I am processing server logs (dhcp to be exact), which present some interesting flaming hoops to jump through. Each transaction is a cluster 3 lines, but those lines arent necessarily one after the other in the file. This is due to the fact that the server logs the info as soon as it can, as opposed to waiting for the entire transaction. No prob, can deal with that.
My question in regards to the /o modifier is I see examples of using /o like
$match = '(foo|baz|bar)';
while (<INPUT>) {
next if ($_ !~ /$match/o);
}
simple, straight forward, avoids regex recompilation.
Now how does perl keep track of those compiled regexes, and to what depth does the optimization continue?
I.e
$m_1 = '(bar|baz|foo)';
$m_2 = '([Bb]lah|[Cc]ore)';
$m_3 = '(root|sys|user)';
while (<INPUT>) {
next if ($_ !~ /$m_1/o);
chomp($line = $_);
if ($line =~ /$m_2/o && $something) {
&func("param");
} elsif ($line =~ /$m_3/o && $something_else) {
&other("var");
}
}
And will the optimization be useful within sub functions?
I.e If a my'd variable is defined as $f = 'blah'; and used in a regex within the sub, is it a waste to use the /o modifier, due to moving into and out of scope of the sub?
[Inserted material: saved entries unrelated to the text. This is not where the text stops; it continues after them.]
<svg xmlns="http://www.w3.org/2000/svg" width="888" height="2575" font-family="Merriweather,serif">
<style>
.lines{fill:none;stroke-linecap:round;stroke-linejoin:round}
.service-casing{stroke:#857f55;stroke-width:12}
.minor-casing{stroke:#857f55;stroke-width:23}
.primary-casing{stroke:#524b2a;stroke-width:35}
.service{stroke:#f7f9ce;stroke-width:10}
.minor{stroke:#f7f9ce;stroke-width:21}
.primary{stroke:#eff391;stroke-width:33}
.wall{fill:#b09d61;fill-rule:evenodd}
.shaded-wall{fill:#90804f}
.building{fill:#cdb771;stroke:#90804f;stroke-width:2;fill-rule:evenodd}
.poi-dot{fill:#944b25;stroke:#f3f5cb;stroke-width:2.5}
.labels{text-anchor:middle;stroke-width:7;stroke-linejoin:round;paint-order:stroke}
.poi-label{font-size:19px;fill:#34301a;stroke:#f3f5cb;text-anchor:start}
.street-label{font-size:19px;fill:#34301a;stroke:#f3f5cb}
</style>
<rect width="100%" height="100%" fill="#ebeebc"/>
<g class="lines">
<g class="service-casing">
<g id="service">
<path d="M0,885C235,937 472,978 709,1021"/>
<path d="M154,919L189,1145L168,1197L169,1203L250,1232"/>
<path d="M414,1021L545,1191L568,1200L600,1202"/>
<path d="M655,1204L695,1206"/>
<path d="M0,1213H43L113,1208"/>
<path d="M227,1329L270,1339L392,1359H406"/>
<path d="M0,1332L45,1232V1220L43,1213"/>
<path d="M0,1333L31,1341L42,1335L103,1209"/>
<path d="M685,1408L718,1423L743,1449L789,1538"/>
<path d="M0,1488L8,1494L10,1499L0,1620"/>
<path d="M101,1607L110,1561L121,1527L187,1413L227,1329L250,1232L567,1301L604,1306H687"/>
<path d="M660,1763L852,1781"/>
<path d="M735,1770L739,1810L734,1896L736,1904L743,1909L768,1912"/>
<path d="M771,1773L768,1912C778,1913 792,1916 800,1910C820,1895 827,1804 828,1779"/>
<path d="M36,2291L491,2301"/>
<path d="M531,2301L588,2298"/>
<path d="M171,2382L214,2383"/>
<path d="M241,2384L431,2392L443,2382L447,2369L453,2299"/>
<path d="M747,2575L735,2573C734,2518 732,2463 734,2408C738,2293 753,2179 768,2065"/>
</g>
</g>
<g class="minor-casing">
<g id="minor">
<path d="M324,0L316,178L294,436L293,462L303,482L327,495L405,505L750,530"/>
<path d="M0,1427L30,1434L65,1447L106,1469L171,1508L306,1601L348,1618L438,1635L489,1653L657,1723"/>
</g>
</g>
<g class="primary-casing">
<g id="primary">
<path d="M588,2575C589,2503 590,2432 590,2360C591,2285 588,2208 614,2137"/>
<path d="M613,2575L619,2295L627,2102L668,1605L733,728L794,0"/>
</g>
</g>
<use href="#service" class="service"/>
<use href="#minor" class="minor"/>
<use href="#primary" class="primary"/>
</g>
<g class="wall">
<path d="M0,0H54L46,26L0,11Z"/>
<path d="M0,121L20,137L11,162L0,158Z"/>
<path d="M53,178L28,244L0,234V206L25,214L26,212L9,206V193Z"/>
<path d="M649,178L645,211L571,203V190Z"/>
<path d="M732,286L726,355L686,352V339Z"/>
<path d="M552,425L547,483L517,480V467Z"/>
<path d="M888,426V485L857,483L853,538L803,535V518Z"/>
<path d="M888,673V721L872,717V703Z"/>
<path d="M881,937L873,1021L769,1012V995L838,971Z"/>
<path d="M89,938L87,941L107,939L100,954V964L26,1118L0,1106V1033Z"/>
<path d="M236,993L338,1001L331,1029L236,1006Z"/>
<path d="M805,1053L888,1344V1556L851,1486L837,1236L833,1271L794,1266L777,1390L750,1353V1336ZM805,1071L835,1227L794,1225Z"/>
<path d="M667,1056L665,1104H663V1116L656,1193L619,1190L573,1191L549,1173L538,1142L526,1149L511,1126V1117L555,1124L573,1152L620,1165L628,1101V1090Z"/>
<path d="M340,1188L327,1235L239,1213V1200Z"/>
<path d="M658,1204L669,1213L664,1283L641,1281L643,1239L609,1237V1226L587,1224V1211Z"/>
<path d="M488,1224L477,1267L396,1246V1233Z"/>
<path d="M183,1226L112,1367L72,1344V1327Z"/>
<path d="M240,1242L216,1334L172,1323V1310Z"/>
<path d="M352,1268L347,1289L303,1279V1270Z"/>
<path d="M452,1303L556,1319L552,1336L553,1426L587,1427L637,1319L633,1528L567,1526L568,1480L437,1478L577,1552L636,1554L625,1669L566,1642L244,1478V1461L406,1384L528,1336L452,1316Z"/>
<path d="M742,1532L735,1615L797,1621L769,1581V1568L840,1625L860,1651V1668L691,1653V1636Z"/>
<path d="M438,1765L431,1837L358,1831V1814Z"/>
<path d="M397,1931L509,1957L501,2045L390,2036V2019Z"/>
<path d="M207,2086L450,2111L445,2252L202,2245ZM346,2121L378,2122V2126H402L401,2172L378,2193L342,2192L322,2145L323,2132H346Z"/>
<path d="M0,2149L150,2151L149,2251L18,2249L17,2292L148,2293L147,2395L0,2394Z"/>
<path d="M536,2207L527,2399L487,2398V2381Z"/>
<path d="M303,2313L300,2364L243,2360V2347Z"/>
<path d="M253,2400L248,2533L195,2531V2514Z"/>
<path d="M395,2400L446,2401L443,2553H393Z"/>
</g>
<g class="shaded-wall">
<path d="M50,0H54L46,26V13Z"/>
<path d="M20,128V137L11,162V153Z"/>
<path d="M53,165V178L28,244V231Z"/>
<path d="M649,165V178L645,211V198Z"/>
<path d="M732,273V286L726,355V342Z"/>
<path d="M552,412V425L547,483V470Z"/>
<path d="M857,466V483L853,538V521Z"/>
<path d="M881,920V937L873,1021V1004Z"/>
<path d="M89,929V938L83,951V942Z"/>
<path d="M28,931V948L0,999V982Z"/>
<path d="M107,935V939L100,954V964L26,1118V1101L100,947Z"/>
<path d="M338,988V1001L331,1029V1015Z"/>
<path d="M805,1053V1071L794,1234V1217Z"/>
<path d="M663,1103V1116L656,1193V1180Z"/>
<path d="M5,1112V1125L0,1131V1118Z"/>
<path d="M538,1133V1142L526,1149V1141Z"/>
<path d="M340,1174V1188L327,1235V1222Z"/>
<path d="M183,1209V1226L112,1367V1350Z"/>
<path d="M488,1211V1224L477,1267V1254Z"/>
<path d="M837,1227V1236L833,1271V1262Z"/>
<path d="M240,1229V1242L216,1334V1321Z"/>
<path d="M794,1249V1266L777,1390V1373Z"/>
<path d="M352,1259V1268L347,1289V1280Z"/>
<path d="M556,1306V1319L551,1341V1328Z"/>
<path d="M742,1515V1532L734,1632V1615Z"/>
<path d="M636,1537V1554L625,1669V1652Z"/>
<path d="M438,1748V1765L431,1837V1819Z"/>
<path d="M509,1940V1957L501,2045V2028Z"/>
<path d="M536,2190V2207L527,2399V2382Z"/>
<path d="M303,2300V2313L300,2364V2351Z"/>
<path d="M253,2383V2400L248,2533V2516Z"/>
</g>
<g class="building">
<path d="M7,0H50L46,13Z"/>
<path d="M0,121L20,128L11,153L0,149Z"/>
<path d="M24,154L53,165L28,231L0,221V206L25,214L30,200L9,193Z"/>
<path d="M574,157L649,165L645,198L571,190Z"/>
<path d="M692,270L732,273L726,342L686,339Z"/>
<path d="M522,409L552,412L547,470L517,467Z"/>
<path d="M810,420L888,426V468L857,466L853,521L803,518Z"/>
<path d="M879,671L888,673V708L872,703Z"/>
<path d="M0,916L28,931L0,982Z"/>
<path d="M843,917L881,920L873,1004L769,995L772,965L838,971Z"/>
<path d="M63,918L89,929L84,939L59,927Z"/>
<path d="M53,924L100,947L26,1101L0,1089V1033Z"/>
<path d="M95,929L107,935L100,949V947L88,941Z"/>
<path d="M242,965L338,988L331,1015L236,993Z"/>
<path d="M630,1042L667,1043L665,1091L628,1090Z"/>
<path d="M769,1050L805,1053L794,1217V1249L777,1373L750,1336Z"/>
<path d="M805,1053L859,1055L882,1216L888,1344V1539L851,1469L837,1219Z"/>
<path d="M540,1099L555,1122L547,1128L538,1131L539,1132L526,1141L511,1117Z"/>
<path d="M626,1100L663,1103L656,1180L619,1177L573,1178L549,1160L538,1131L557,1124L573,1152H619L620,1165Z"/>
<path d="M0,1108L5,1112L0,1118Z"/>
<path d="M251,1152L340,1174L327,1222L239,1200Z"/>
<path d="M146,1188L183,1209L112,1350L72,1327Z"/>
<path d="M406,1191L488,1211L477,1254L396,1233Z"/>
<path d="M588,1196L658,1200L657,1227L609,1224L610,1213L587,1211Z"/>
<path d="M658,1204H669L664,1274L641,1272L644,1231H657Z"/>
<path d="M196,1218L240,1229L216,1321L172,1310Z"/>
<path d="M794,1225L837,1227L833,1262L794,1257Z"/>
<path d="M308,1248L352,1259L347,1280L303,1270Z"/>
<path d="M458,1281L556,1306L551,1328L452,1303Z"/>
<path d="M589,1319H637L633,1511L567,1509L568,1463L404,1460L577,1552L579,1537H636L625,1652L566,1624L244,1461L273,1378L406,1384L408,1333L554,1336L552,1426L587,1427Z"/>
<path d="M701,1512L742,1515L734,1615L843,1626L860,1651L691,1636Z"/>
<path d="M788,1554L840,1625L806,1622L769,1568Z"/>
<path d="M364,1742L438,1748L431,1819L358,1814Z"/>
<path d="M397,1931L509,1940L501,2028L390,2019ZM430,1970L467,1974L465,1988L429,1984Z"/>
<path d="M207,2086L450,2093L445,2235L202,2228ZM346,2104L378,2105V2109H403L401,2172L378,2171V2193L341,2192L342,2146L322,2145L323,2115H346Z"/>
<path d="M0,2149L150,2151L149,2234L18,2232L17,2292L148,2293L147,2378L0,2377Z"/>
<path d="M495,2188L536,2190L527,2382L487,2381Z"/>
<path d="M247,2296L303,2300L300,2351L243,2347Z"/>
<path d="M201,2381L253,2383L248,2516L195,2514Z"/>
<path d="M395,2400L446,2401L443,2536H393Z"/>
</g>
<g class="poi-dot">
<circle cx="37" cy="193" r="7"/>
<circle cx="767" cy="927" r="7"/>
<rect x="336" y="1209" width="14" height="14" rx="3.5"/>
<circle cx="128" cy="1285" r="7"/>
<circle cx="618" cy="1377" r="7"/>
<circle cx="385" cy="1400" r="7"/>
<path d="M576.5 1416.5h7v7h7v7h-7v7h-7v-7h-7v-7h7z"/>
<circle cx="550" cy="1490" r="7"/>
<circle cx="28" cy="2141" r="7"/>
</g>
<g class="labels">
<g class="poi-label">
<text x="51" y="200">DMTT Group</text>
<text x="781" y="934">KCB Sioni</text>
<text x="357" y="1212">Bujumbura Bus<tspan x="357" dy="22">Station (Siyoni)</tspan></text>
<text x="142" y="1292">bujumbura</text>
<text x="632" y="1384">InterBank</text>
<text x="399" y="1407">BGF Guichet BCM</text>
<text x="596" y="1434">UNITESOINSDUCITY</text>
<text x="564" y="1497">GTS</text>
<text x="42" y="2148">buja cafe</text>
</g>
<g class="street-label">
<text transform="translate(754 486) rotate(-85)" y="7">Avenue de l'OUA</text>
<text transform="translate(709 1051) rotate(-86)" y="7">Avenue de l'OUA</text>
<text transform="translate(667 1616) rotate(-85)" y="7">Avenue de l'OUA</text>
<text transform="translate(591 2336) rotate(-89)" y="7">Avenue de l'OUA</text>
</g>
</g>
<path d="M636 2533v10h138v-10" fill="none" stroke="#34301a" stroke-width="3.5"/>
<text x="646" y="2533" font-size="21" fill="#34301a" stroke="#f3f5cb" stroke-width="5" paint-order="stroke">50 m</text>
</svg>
I believe that sub functions are compiled at runtime, and simply wait for calls to them, do what they are supposed to and return. Will defining the regex with /o make it be compiled once (the same time as the sub), hence forth to be retained till the program exits, or will it be recompiled each time the sub is entered?
Does perl keep track of each of those regex tokens (sorry for not knowing the right term there) seperately?
Will the /o provide the functionality I am looking for?
Is there a better way to approach the match?
The program is fairly lengthy IMO in terms of how long it should be, I.e simply processing a dhcp log, but there are so many exceptions. I am trying to find the tightest way to use the flexibility of regexes, as well as the smallest amount of proc and/or mem as possible. I have segregated my functions and stream lined data processing to as few tests and calls as possible, localized my vars via my(), set array elements to 0 as opposed to undef to save processing time, and still need to squeeze a bit more out of it.
Just looking for insight/opinions/pointers
Thanks